## EXERCISE REQUIREMENTS
Reproduce the passage of the patch message verbatim, starting at "diff --git a/gcc/config/arm/arm.c" and ending at "arm_split_compare_and_swap (rtx operands[])".

## EXTRACT TO READ
+ + +
Done. Attached the patch that got committed.

Thanks.

Best regards,

Thomas
diff mbox

Patch

diff --git a/gcc/config/arm/arm.c b/gcc/config/arm/arm.c
index 781353e6f64b3fc6622f699dd7bad447192888aa..3c4c7042d9c2101619722b5822b3d1ca37d637b9 100644
--- a/gcc/config/arm/arm.c
+++ b/gcc/config/arm/arm.c
@@ -28342,6 +28342,15 @@  arm_split_compare_and_swap (rtx operands[])
     emit_label (label2);
 }
 
+/* Split an atomic operation pattern.  Operation is given by CODE and is one
+   of PLUS, MINUS, IOR, XOR, SET (for an exchange operation) or NOT (for a nand
+   operation).  Operation is performed on the content at MEM and on VALUE
+   following the memory model MODEL_RTX.  The content at MEM before and after
+   the operation is returned in OLD_OUT and NEW_OUT respectively while the
+   success of the operation is returned in COND.  Using a scratch register or
+   an operand register for these determines what result is returned for that
+   pattern.  */
+
 void
 arm_split_atomic_op (enum rtx_code code, rtx old_out, rtx new_out, rtx mem,
 		     rtx value, rtx model_rtx, rtx cond)
+ + +
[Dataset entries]

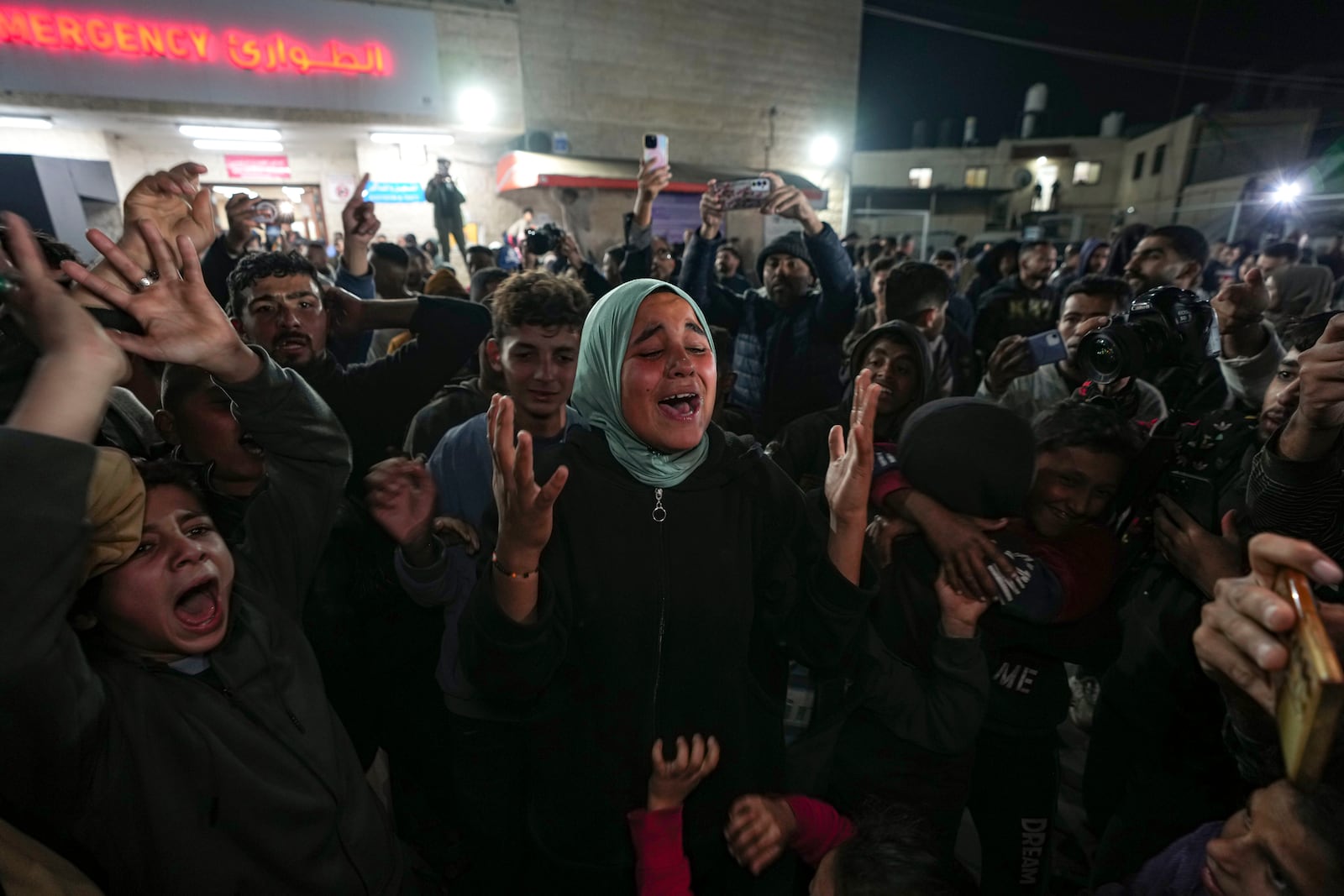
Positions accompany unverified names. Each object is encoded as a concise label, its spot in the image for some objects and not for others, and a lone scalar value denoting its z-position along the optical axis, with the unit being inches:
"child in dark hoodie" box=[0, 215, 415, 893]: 34.0
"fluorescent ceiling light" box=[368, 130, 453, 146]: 511.5
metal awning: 496.7
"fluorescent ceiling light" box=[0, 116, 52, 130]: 414.0
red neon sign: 397.1
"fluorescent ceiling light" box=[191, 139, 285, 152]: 512.1
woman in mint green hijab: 52.1
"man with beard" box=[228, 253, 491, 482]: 90.2
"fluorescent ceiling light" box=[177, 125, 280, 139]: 475.5
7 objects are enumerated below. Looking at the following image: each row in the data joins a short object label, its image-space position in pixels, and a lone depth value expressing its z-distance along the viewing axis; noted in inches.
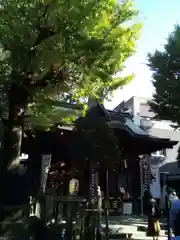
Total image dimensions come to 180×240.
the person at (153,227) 235.9
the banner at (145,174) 421.0
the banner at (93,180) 357.6
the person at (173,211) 137.6
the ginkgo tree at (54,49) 194.8
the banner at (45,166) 350.8
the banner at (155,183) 534.9
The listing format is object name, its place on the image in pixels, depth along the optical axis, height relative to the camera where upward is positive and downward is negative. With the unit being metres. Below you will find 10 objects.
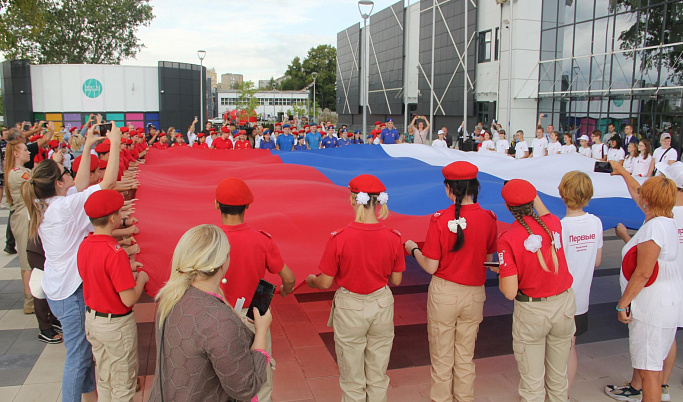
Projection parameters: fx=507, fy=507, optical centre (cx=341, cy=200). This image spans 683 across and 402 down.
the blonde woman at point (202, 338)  1.77 -0.71
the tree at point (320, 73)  73.31 +9.23
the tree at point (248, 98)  51.53 +3.86
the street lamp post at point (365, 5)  13.91 +3.59
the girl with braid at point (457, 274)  3.28 -0.89
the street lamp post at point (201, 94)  27.50 +2.22
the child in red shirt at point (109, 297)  2.82 -0.92
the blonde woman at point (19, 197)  5.16 -0.66
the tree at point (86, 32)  35.81 +7.50
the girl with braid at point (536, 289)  3.06 -0.92
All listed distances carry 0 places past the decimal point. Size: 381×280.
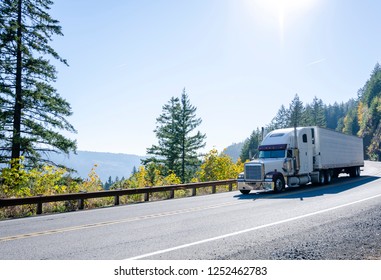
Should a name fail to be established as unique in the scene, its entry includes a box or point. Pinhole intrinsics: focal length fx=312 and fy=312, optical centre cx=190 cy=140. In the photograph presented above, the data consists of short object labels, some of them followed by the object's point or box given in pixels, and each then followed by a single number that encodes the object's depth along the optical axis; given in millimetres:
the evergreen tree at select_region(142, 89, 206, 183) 50438
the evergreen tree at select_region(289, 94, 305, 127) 100938
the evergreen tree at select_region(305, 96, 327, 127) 121188
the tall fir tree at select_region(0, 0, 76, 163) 17609
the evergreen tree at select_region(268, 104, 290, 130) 114538
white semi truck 17656
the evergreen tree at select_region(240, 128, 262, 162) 101938
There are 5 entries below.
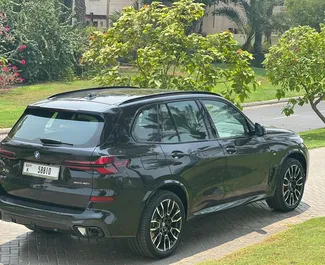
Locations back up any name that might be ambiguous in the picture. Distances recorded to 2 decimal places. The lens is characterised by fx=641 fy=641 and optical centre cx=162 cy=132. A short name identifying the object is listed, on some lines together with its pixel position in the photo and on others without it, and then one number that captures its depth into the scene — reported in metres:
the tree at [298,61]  16.38
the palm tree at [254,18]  41.72
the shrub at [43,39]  28.30
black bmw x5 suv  5.86
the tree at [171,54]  10.75
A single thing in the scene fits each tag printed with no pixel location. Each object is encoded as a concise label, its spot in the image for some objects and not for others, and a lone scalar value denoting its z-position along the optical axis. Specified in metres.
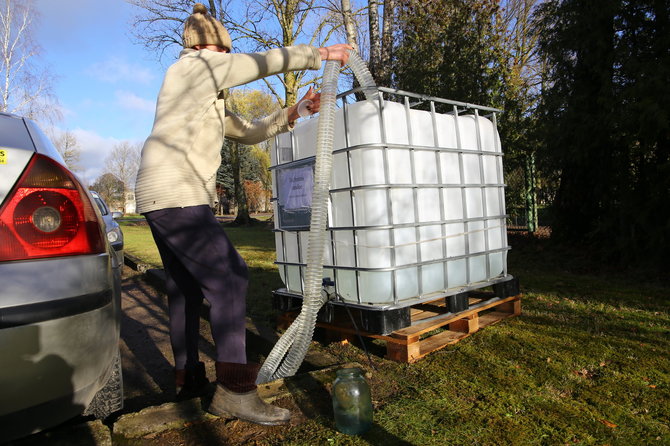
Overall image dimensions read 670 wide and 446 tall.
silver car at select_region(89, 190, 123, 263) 7.32
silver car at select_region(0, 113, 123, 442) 1.31
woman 2.12
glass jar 2.02
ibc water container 2.89
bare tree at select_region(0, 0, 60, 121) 18.81
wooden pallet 2.95
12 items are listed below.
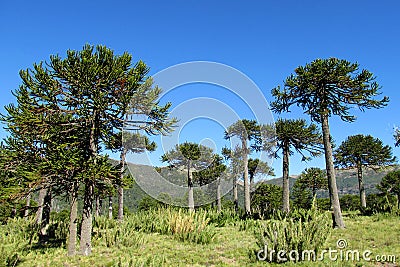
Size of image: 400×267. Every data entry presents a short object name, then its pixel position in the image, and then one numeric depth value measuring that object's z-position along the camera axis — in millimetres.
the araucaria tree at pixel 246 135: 22969
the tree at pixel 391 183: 37562
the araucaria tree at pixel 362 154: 25859
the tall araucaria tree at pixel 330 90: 13008
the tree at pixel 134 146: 21094
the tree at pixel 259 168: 28469
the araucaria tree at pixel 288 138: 19614
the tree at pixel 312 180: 34719
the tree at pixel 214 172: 31638
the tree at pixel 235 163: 25919
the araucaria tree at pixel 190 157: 27078
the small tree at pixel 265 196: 40850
+ + +
## REPLY TO THE EXERCISE
diff --git a/gcc/config/arm/arm.c b/gcc/config/arm/arm.c
index 781353e6f64b3fc6622f699dd7bad447192888aa..3c4c7042d9c2101619722b5822b3d1ca37d637b9 100644
--- a/gcc/config/arm/arm.c
+++ b/gcc/config/arm/arm.c
@@ -28342,6 +28342,15 @@  arm_split_compare_and_swap (rtx operands[])